Seeing my Dedushka cooking shashlik over a charcoal grill brings a smile to my face. He made his own bread, wine, cheese, smoked meats. His hands always smelled like garlic from all the pickling he did. And he was kind - the kind of kind that makes your heart almost hurt because he felt too good for this world. For a man who lost so much - including his four siblings and parents in the Holocaust - he never let it ruin him. He was a true mensch.
I literally cannot believe that my parents were 21 in this photo from their wedding. 21! They were children! What’s even more insane is that they got engaged two weeks after they started dating and married just six months after that. My mom looks so beautiful - and my dad looks EXACTLY like my twin sister! I wish we still had her wedding dress but unfortunately, a wedding dress doesn’t rank high on the priority list for items you need when you flee the Soviet Union.
This newspaper clipping is from 1989 and details the struggle my parents faced in getting the rest of their family over to America from the Soviet Union. I think about it often: how worried and sad my mom looks, how defeated my dad looks. They were only 28 in this photo which is my age as I write this. It’s hard to imagine just how difficult their situation was but if there’s one trait all the Fedners share, it’s resilience.
This is my favorite photo of my Babushka Lola - it’s exactly how I picture her in my head and it’s been the screensaver on my phone ever since she passed away in January 2020. I have that wool scarf in my drawer. I keep it tucked away and only bring it out when I’m really in need of comfort because I want it to keep smelling like her for as long as possible. I miss her so much.

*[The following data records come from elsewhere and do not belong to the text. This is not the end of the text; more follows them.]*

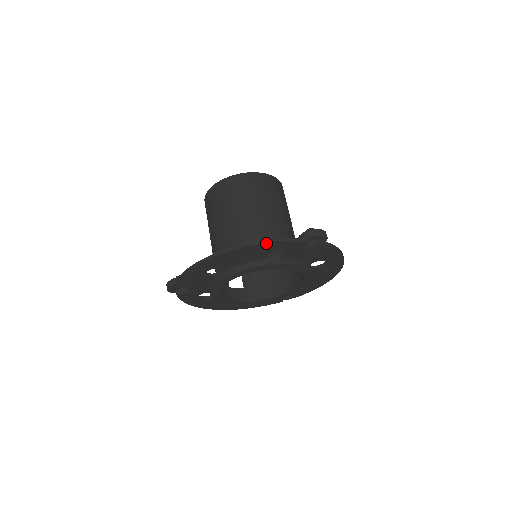
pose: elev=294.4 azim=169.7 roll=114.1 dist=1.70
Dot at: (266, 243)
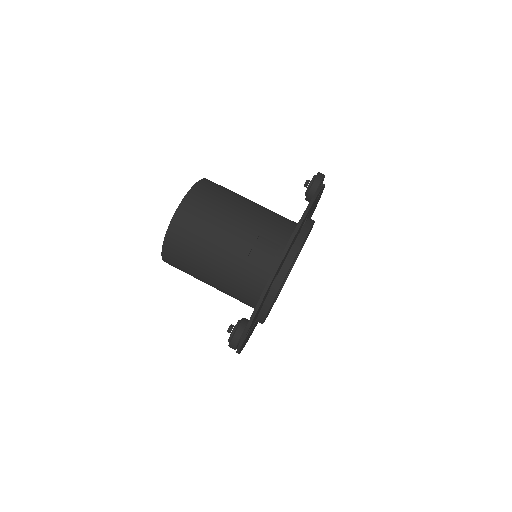
Dot at: occluded
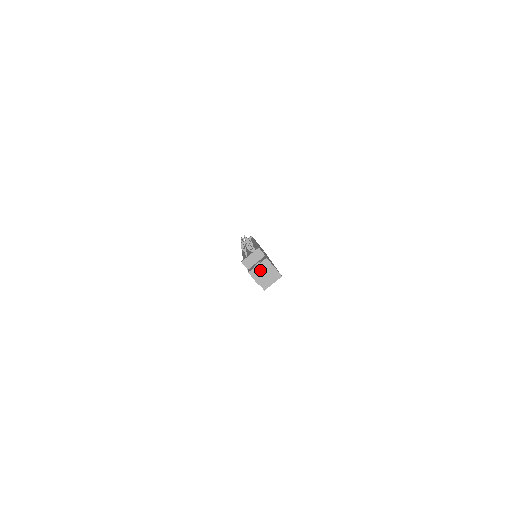
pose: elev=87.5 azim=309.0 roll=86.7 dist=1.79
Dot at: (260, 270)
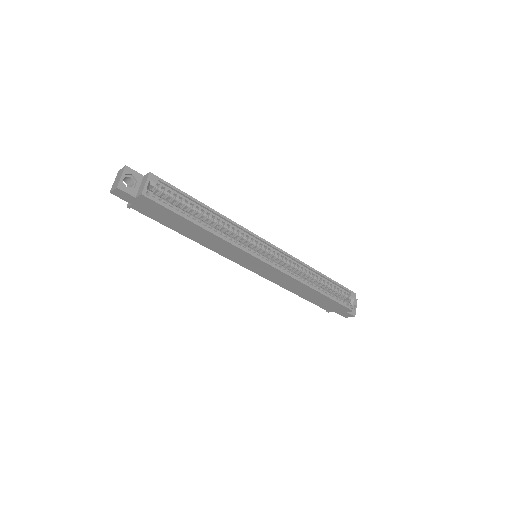
Dot at: (116, 181)
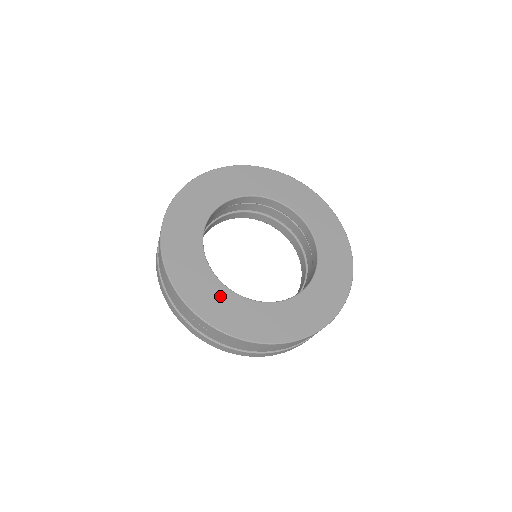
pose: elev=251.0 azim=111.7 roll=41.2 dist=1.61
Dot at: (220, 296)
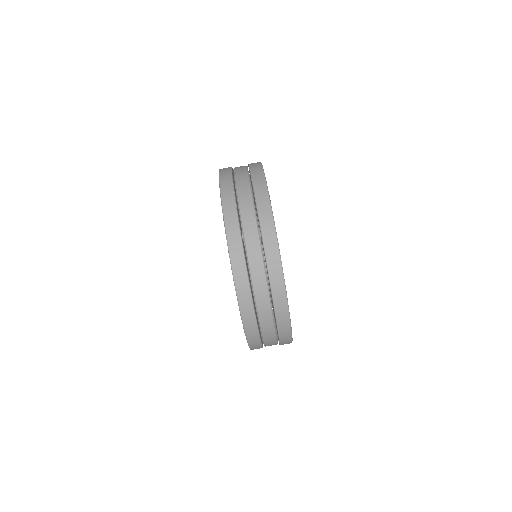
Dot at: occluded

Twinning with Frannie! Frannie and I were inseparable when we were little, and our favorite pastime was committing “pakasti”- aka little mischievous deeds. I laugh so hard when I think about those pakasti: one of our favorite games was hiding underneath the dinner table and then, when the adults sat down to eat, we'd start stomping on their shoes. We committed some more serious transgressions like trying to run away from home when we were six with nothing in tow but our dolls and maybe two dollars but that’s a story for another time.

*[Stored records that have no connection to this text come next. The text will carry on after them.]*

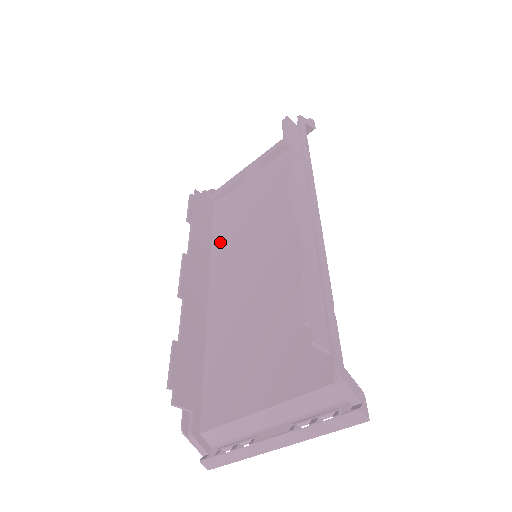
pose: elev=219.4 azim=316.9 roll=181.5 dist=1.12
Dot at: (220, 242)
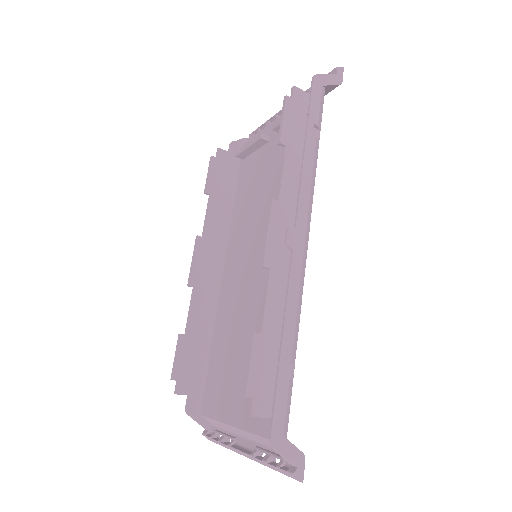
Dot at: (238, 216)
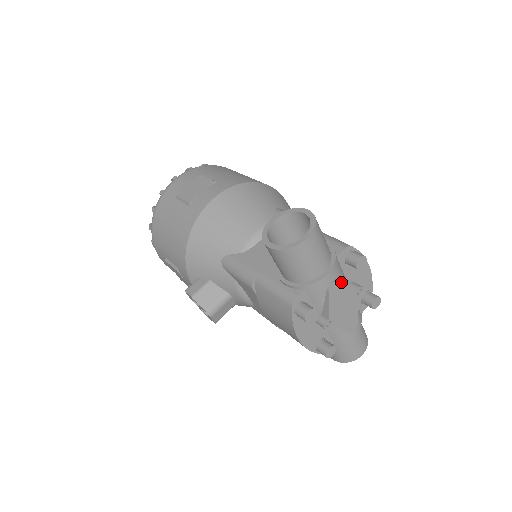
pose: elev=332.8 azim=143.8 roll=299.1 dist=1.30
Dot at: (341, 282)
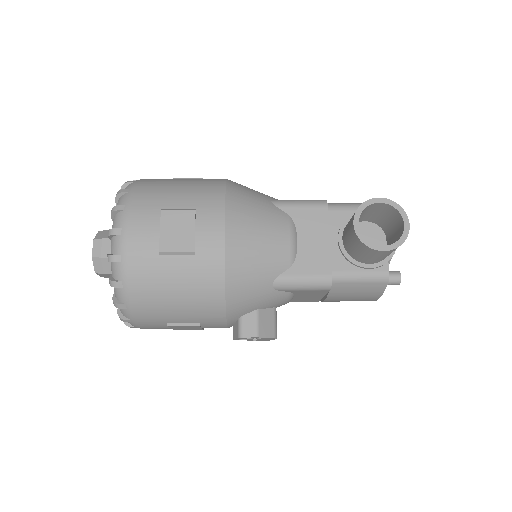
Dot at: occluded
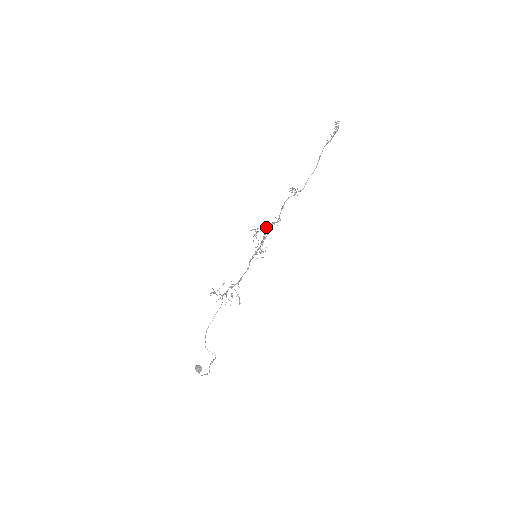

I’m sorry but does my dad not look exactly like Napoleon Dynamite in this photo? Those glasses are everything. I genuinely can’t tell you much about this photo because I was barely conscious at its inception but I would love to take a moment to appreciate my mom’s 90s hair in full swing.
This is one of my favorite photos of all time! I am sitting at my Babushka Lola’s table eating her famous vareniki (potato & onion dumplings) with my mom and twin sister (check out the bottle of Absolut in the corner - so on brand LOL). Sitting at my Babushka’s table with family will forever be my happiest place.